Marriage and Procreation

As usual, my fellow WordPressian, and brother in the ministry Ken Kelly has a thought provoking  article at his blog, the Priestly Rant. In it, he talks about what it means to defend “Traditional Marriage”, and why we, as Lutherans would even want to.

Please do read the whole thing, but basically he argues that If we say marriage is for the children, how can we also argue that preventing children is adiaphora. This is an excellent question. Back in the 1920’s, the LCMS was united in its opposition to contraception. Walter A. Maier the First wrote very eloquently on the topic in his magisterial “For Better, Not for Worse.” Sometime between the 1920’s and the 1950’s, we decided that, rather than take our exegetical cues on this issue from the Roman church, we would take them from the Episcopal church. So, when Rome issued Humane Vitae, predicting that the sexual revolution would mean the end of civilization as we know it, the LCMS was on the other side of the fence.

While I’m not sure that the logic of Humane Vitea regarding contraception is consistent throughout, it is very telling that everything that Rome predicted would happen, has happened. Meanwhile, our own synod president has publicly lamented the demographic problems our synod has brought on itself with the widespread adoption of “family planning”.

So, there are two conclusions to be drawn from this.

1) It was a mistake to simply shift our exegesis from Rome to Canterbury. There was no precedent, no good reason to do so, nor any real theological reflection given to this. It was simply the wish of the people to do something that had been forbidden under the old exegesis.

2) The LCMS will have to reconsider its views on marriage. One good thing about the “Gay Marriage” debate is that it has finally gotten us to admit that marriage is more than just a contract, that no fault divorce is evil, that children somehow fit into the definition of marriage, and that marriage as the reflection of Christ and His church will have practical real-life implications.

Ultimately, we are discussing what it even means to be human, and to be created male and female. We can deny it, but we have to re-engage the exegesis from Rome on the topic. I’m not saying we will adopt it in its entirety, but Humane Vitae needs to be discussed among us.

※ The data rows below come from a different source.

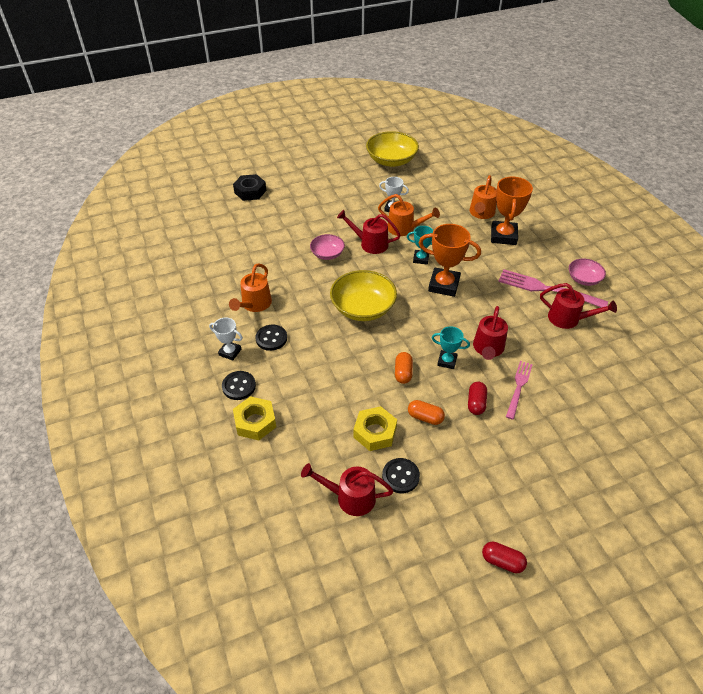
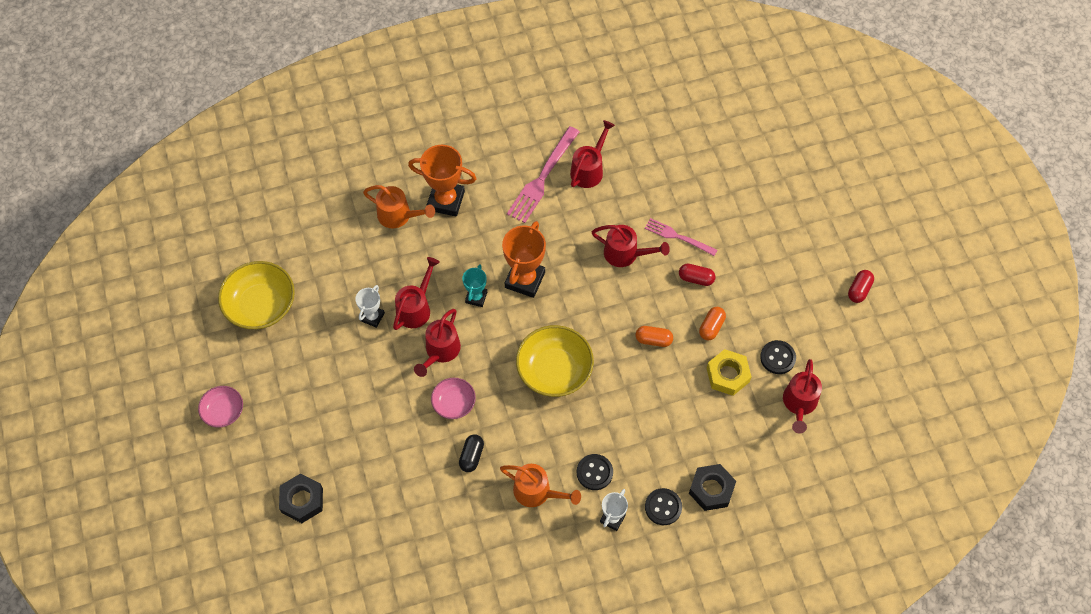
camera: 85 degrees left, 15 degrees up
yellow nut [233,396,276,440] -> black nut [689,464,736,511]
orange watering can [378,194,440,236] -> red watering can [393,257,440,330]
turquoise trophy [432,326,470,369] -> none
pink bowl [569,258,606,286] -> pink bowl moved to [198,386,243,428]
none -> black capsule [459,434,484,472]

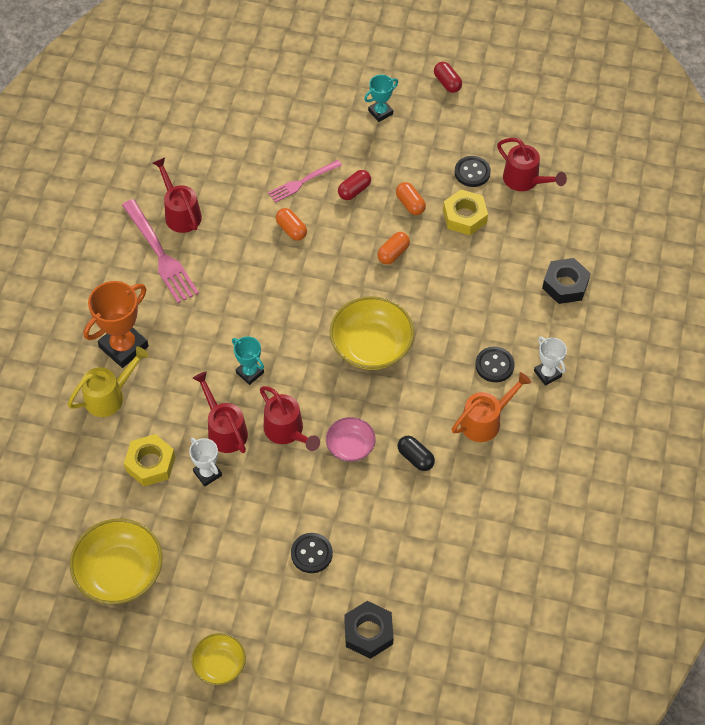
camera: 60 degrees left, 5 degrees down
pink bowl [198,386,243,428] -> yellow bowl [191,633,246,685]
orange watering can [363,185,435,228] -> yellow watering can [68,347,149,417]
orange trophy [502,221,546,298] -> none
red watering can [592,225,670,267] -> orange capsule [276,208,307,241]
black button [645,488,682,525] -> black button moved to [291,533,333,573]
none -> yellow nut [124,434,175,486]
none -> turquoise trophy [364,75,398,122]

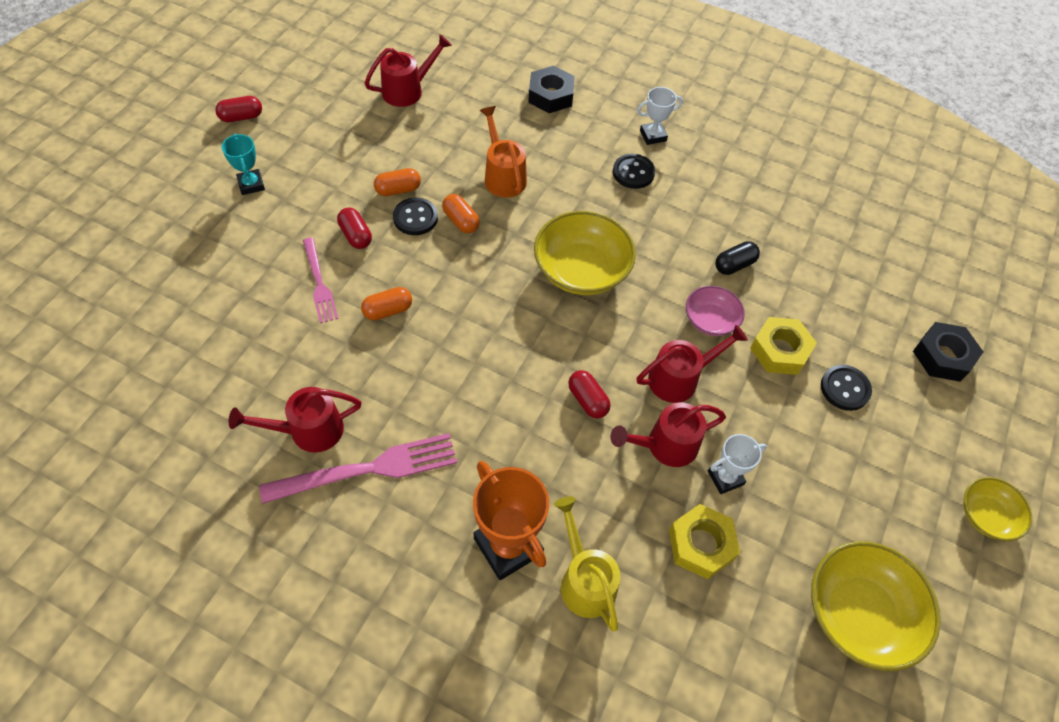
camera: 80 degrees left, 0 degrees up
turquoise trophy [232,337,264,385] -> red capsule [568,370,611,418]
yellow nut [443,189,488,235] -> yellow nut moved to [750,317,817,375]
orange watering can [452,372,531,442] -> orange watering can moved to [480,106,527,197]
black button [455,156,491,187] -> black button moved to [393,198,438,235]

In my time in the synod, I’ve only heard one Lutheran theologian argue against the Roman teaching of no-artificial-contraception-at-all who had done even a modicum of theological and biblical reflection on the topic (That is, had done more than simply spout Episcopal talking points.) This is not good, but I think that such a practice may be coming to an end. We’ve changed our views on this 180 degrees in living memory. It may be time to re-evaluate that change. Again, I don’t know that Rome is 100% right on this. But I have not seen a single serious exegetical treatment of the relevant scripture that brings me to any other conclusion but that Canterbury is wrong.